It's been a snoozy start to the week for the NZD. With US markets on holiday and European markets quiet, currency markets took a breather overnight.

The NZD/USD tracked sideways in a 0.7920-0.7960 range.

A fairly sanguine response from European markets to Friday's swathe of downgrades (see Majors) helped steady investors' risk appetite. Combined with modest gains in commodity (read: oil) prices, this provided a small boost to the NZD/USD late in the overnight session. Nevertheless, it wasn't enough to propel the NZD/USD out of the 0.7870-0.7980 range that has contained the currency for the past week.

Looking ahead, a big day of data and event risk might spur a bit more volatility in the NZD today.

We expect today's NZIER Quarterly Survey of Business Opinion (released at 10am) to have softened a bit from three months ago and to paint a picture of steady, rather than strong, economic growth. Forty five minutes later, we're picking a weakish 0.5% fall (market -0.2%) in December's electronic card transactions, essentially an elongated hangover from the Rugby World Cup. If today's NZ data is about as subdued as we expect, it's unlikely to trigger a test of NZD/USD resistance at 0.7980.

However, we'll also be watching closely a trifecta of Chinese economic data releases at 3pm. These probably have more potential to influence the NZD on the day. Chinese retail sales and industrial production for December are forecast to show only a very marginal slowdown in annual growth rates (to 17.2% and 13.8% respectively), but the Q4 GDP release is expected to show a more marked deceleration to 8.7% from 9.1%. Watch for any unexpected softness. This would see hopes of aggressive Chinese policy stimulus bubble up again, providing a boost to growth sensitive currencies like the NZD and AUD.

Majors

Currency markets barely budged overnight. US markets were shut for Martin Luther King Day, and European markets were starved for news. As a result, most of the major currencies simply shuffled sideways in tight ranges. The USD spent the evening dribbling marginally lower.

European markets' reaction to Friday's swathe of sovereign downgrades was notably muted. In fact, European equity markets posted gains of 0.4-1.3% overnight (S&P500 futures are currently up around 0.5%) and most European sovereign bond yields actually fell slightly (see Fixed Interest).

Soothing comments from policy makers may have helped cushion the impact of the downgrades. Chinese Premier Wen said "the crisis will eventually pass and prosperity will arrive". Meanwhile, the EU's Almunia suggested the size of the European bailout fund could be increased.

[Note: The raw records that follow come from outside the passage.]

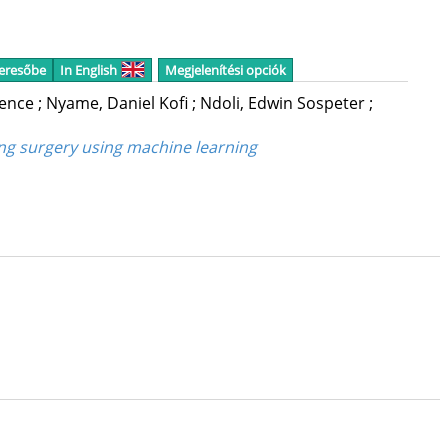
keresőbe
In English
Megjelenítési opciók
dence
;
Nyame, Daniel Kofi
;
Ndoli, Edwin Sospeter
;
ing surgery using machine learning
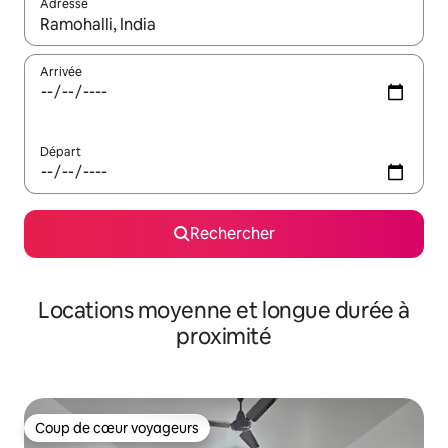
Adresse
Lorsque les résultats s'affichent, utilisez les flèches vers le hau
Arrivée
Départ
Rechercher
Locations moyenne et longue durée à
proximité
Coup de cœur voyageurs
Coup de cœur voyageurs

In addition, the ECB was reported buying Italian and Spanish bonds in the secondary market.

The EUR spent the night licking its wounds after Friday night's trouncing. The EUR/USD ground up from 1.2630 to 1.2670. However, EUR/JPY continued to head lower - to 11-year lows a smidge above 97.00 - prompting a bit of jawboning from Japanese finance minister Azumi. The threat of BoJ intervention means traders may now be more cautious in taking EUR/JPY lower.

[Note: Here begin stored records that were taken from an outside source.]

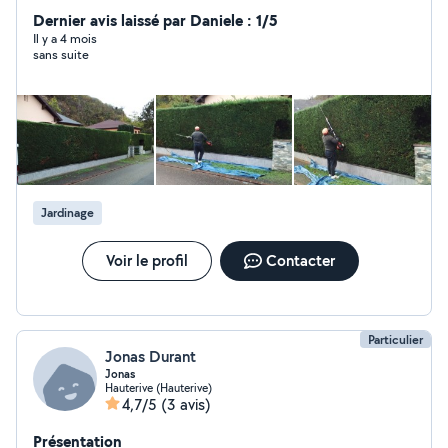
entretien des maisons, portail, Muret, façade, entretien
Dernier avis laissé par Daniele : 1/5
du parc , je suis quelqu'un de très discret qui travaille
Il y a 4 mois
sans suite
efficacement qui se met à l'écoute du client
Jardinage
Voir le profil
Contacter
Particulier
Jonas Durant
Jonas
Hauterive (Hauterive)
4,7/5
(3 avis)
Présentation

The CAD was the star performer of the night, thanks to a near 1% bounce in oil prices (to US$99.60/barrel). From above 1.0240, USD/CAD soon slipped below 1.0180.

Worries the European stability fund could lose its AAA rating (following French and Austrian downgrades) and the fragile Greek PSI negotiations remain a drag on the EUR. In the absence of any positive announcement on these fronts, we suspect the path of least resistance for the EUR is down. However, the big wild card in the near-term EUR outlook is still speculative positioning. According to IMM data, the speculative community increased its net short position in EUR to a record 155.2k contracts last week. A sharp paring of this position could spur a vicious (but temporary) squeeze higher in the EUR.

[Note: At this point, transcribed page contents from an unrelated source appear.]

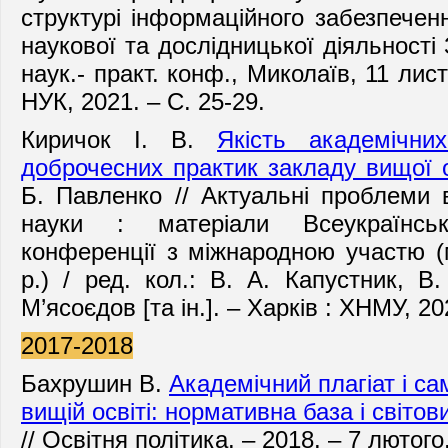
структурі інформаційного забезпечен
наукової та дослідницької діяльності
наук.- практ. конф., Миколаїв, 11 лис
НУК, 2021. – С. 25-29.
Киричок І. В.
Якість академічни
доброчесних практик закладу вищої 
Б. Павленко // Актуальні проблеми 
науки : матеріали Всеукраїнсько
конференції з міжнародною участю
(
р.) / ред. кол.: В. А. Капустник, В
М’ясоєдов [та ін.].
– Харків : ХНМУ, 202
2017-2018
Бахрушин В.
Академічний плагіат і са
вищій освіті: нормативна база і світов
// Освітня політика.
–
2018.
–
7 лютого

Looking ahead, today's slate of Chinese data looms as the next key test of investors' risk appetite. Resistance on the USD is sighted on bounces towards 81.80 with near-term support at 80.50.

Fixed Interest

NZ swap and bond yields opened down, drifting lower over the course of the day. It was a relatively quiet night offshore.

NZ swap yields fell on the open and failed to hold onto any rebounds yesterday, following on from Friday's European sovereign downgrades. Yields closed down 6 to 11bps, with the curve flattening slightly. The yield on 2-year swaps closed down 8bps at 2.80%.The yield on 10-year closed down 11bps, with the 2s-10s curve at 134bps.

The NZ bond curve also moved lower yesterday by around 7bps. The yield on 21s closed at 3.81%, not far from historic lows, but 195bps above US equivalents. The NZ-AU 10-year bond spread has widened to 17bps, as Australian 10-year bond yields declined from 3.85% to 3.67% yesterday.

NZ swap-bond spreads narrowed. 10-year EFP now sits around 34bps.

Offshore, it was relatively quiet given the US holiday. The market appeared to continue to absorb Friday's ratings news without too much hysteria. German 10-year yields were range bound around 1.77%. Non-core European spreads to German bonds were little changed. An exception however, was Portuguese bond yields that did respond to their downgrade, by S&P, to 'junk' status. Portuguese 10-year bond yields spiked from 12.46% to 14.41%, a Euro-era high.

The local focus today will be the NZIER business opinion survey. Expect some consolidation in NZ yields early today, after the quiet night. A slew of Chinese data releases provide risks this afternoon, for a market wary of the effects of European recession spreading to Asia. The key drivers offshore tonight will be the German ZEW survey, and Eurozone CPI and US Empire manufacturing data.